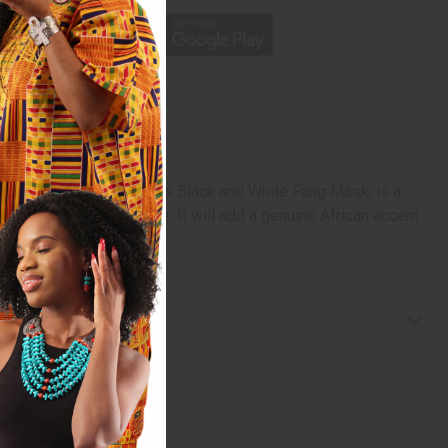
rm of African artwork. This Black and White Fang Mask, is a
a mix of black and white. It will add a genuine African accent
 in Cameroon. A-WC087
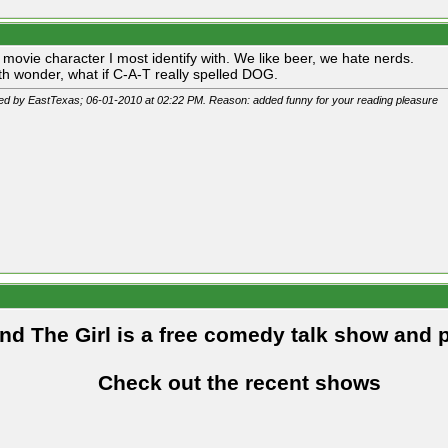
e movie character I most identify with. We like beer, we hate nerds.
h wonder, what if C-A-T really spelled DOG.
ted by EastTexas; 06-01-2010 at
02:22 PM
. Reason: added funny for your reading pleasure
and The Girl is a free comedy talk show and 
Check out the recent shows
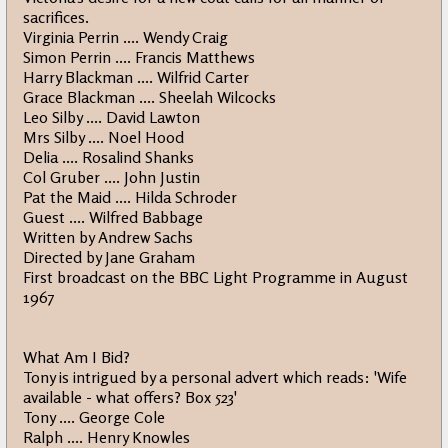
sacrifices.
Virginia Perrin .... Wendy Craig
Simon Perrin .... Francis Matthews
Harry Blackman .... Wilfrid Carter
Grace Blackman .... Sheelah Wilcocks
Leo Silby .... David Lawton
Mrs Silby .... Noel Hood
Delia .... Rosalind Shanks
Col Gruber .... John Justin
Pat the Maid .... Hilda Schroder
Guest .... Wilfred Babbage
Written by Andrew Sachs
Directed by Jane Graham
First broadcast on the BBC Light Programme in August
1967
What Am I Bid?
Tony is intrigued by a personal advert which reads: 'Wife
available - what offers? Box 523'
Tony .... George Cole
Ralph .... Henry Knowles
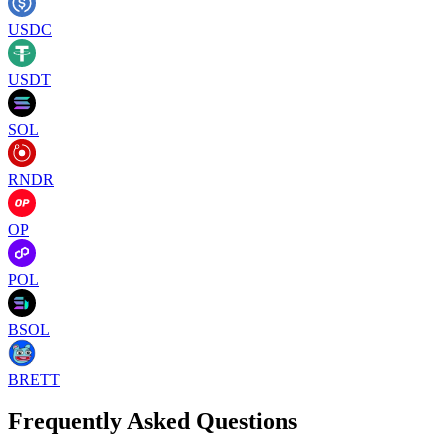
USDC
USDT
SOL
RNDR
OP
POL
BSOL
BRETT
Frequently Asked Questions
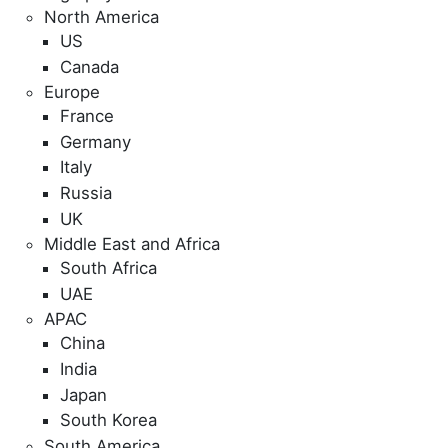
North America
US
Canada
Europe
France
Germany
Italy
Russia
UK
Middle East and Africa
South Africa
UAE
APAC
China
India
Japan
South Korea
South America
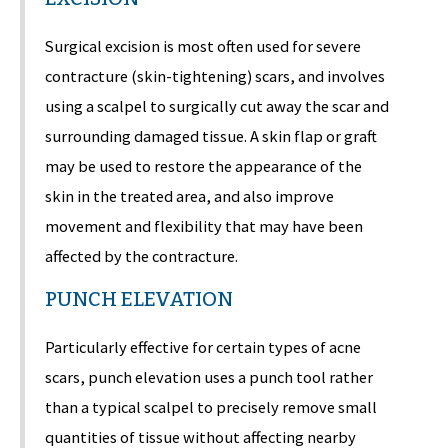
Surgical excision is most often used for severe
contracture (skin-tightening) scars, and involves
using a scalpel to surgically cut away the scar and
surrounding damaged tissue. A skin flap or graft
may be used to restore the appearance of the
skin in the treated area, and also improve
movement and flexibility that may have been
affected by the contracture.
PUNCH ELEVATION
Particularly effective for certain types of acne
scars, punch elevation uses a punch tool rather
than a typical scalpel to precisely remove small
quantities of tissue without affecting nearby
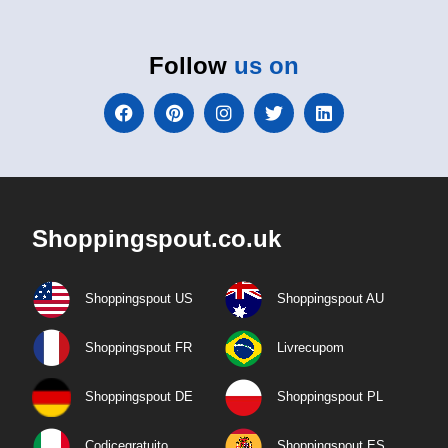
Follow
us on
Shoppingspout.co.uk
Shoppingspout US
Shoppingspout AU
Shoppingspout FR
Livrecupom
Shoppingspout DE
Shoppingspout PL
Codicegratuito
Shoppingspout ES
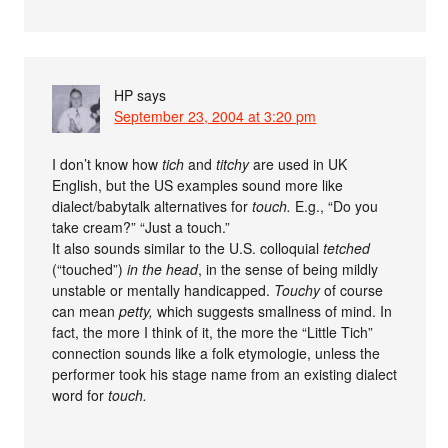
HP
says
September 23, 2004 at 3:20 pm
I don’t know how
tich
and
titchy
are used in UK
English, but the US examples sound more like
dialect/babytalk alternatives for
touch.
E.g., “Do you
take cream?” “Just a touch.”
It also sounds similar to the U.S. colloquial
tetched
(“touched”)
in the head
, in the sense of being mildly
unstable or mentally handicapped.
Touchy
of course
can mean
petty,
which suggests smallness of mind. In
fact, the more I think of it, the more the “Little Tich”
connection sounds like a folk etymologie, unless the
performer took his stage name from an existing dialect
word for
touch.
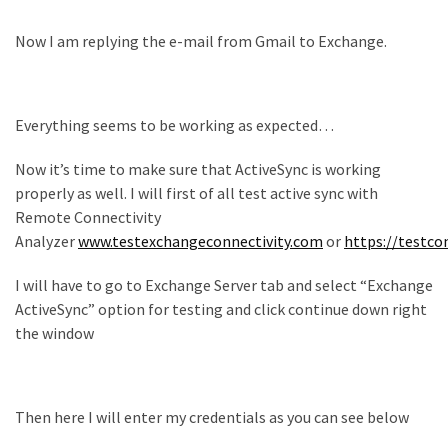
Now I am replying the e-mail from Gmail to Exchange.
Everything seems to be working as expected…
Now it’s time to make sure that ActiveSync is working
properly as well. I will first of all test active sync with
Remote Connectivity
Analyzer
www.testexchangeconnectivity.com
or
https://testco
I will have to go to Exchange Server tab and select “Exchange
ActiveSync” option for testing and click continue down right
the window
Then here I will enter my credentials as you can see below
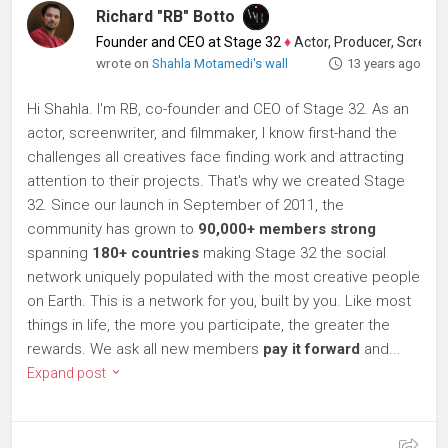
Richard "RB" Botto
Founder and CEO at Stage 32
♦
Actor, Producer, Screenwriter
wrote on
Shahla Motamedi's wall
13 years ago
Hi Shahla. I'm RB, co-founder and CEO of Stage 32. As an
actor, screenwriter, and filmmaker, I know first-hand the
challenges all creatives face finding work and attracting
attention to their projects. That's why we created Stage
32. Since our launch in September of 2011, the
community has grown to
90,000+ members strong
spanning
180+ countries
making Stage 32 the social
network uniquely populated with the most creative people
on Earth. This is a network for you, built by you. Like most
things in life, the more you participate, the greater the
rewards. We ask all new members
pay it forward
and...
Expand post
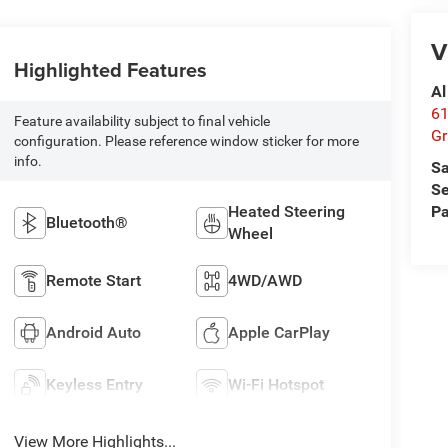
V
Highlighted Features
Al
61
Feature availability subject to final vehicle
Gr
configuration. Please reference window sticker for more
info.
Sa
Se
Heated Steering
Pa
Bluetooth®
Wheel
Remote Start
4WD/AWD
Android Auto
Apple CarPlay
Keyless Entry
Wi-Fi Hotspot
View More Highlights...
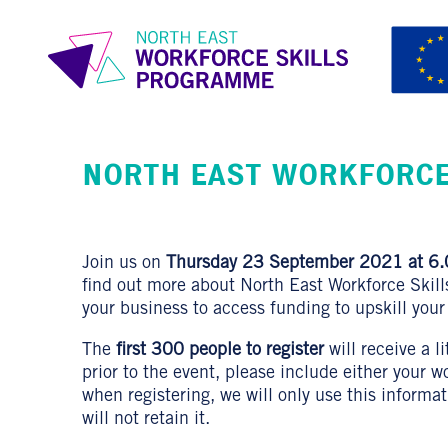
NORTH EAST WORKFORCE
Join us on
Thursday 23 September 2021 at 6.
find out more about North East Workforce Skil
your business to access funding to upskill your
The
first 300 people to register
will receive a l
prior to the event, please include either your 
when registering, we will only use this informa
will not retain it.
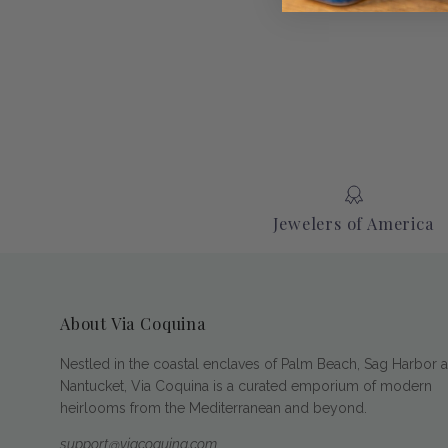
Jewelers of America
About Via Coquina
Nestled in the coastal enclaves of Palm Beach, Sag Harbor 
Nantucket, Via Coquina is a curated emporium of modern
heirlooms from the Mediterranean and beyond.
support@viacoquina.com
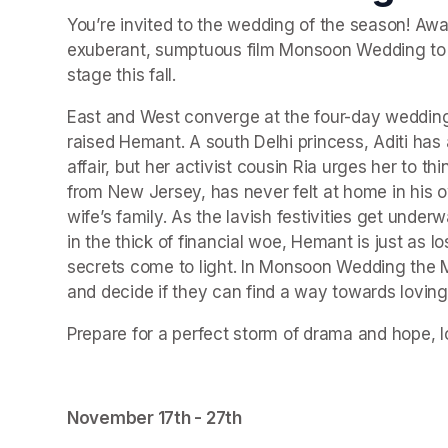
You’re invited to the wedding of the season! Awar
exuberant, sumptuous film Monsoon Wedding to lif
stage this fall.
East and West converge at the four-day wedding 
raised Hemant. A south Delhi princess, Aditi has
affair, but her activist cousin Ria urges her to 
from New Jersey, has never felt at home in his o
wife’s family. As the lavish festivities get underwa
in the thick of financial woe, Hemant is just as lo
secrets come to light. In Monsoon Wedding the M
and decide if they can find a way towards loving e
Prepare for a perfect storm of drama and hope, lo
November 17th - 27th 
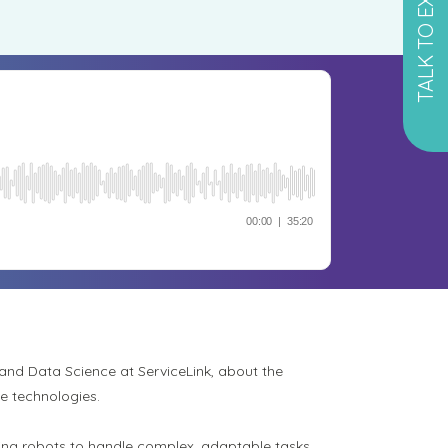
TALK TO EXPERT
 and Data Science at ServiceLink, about the
ve technologies.
ling robots to handle complex, adaptable tasks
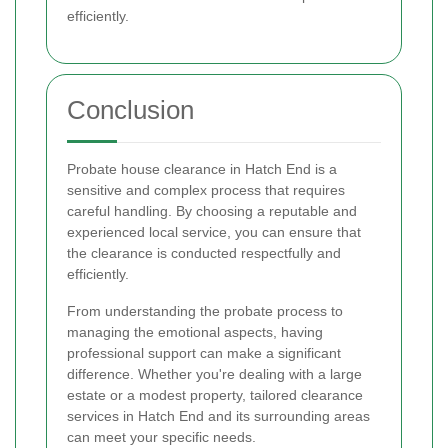
efficiently.
Conclusion
Probate house clearance in Hatch End is a
sensitive and complex process that requires
careful handling. By choosing a reputable and
experienced local service, you can ensure that
the clearance is conducted respectfully and
efficiently.
From understanding the probate process to
managing the emotional aspects, having
professional support can make a significant
difference. Whether you're dealing with a large
estate or a modest property, tailored clearance
services in Hatch End and its surrounding areas
can meet your specific needs.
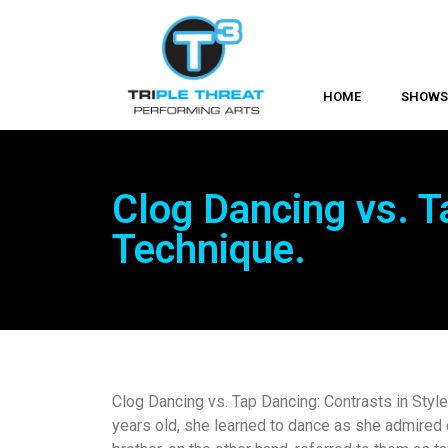
HOME
SHOW
Clog Dancing vs. T
Technique.
Clog Dancing vs. Tap Dancing: Contrasts in Styl
years old, she learned to dance as she admired c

◆ Action item
Collect the lines of the records that include the string "dialect".

◆ Written solution
dialect/babytalk alternatives for
performer took his stage name from an existing dialect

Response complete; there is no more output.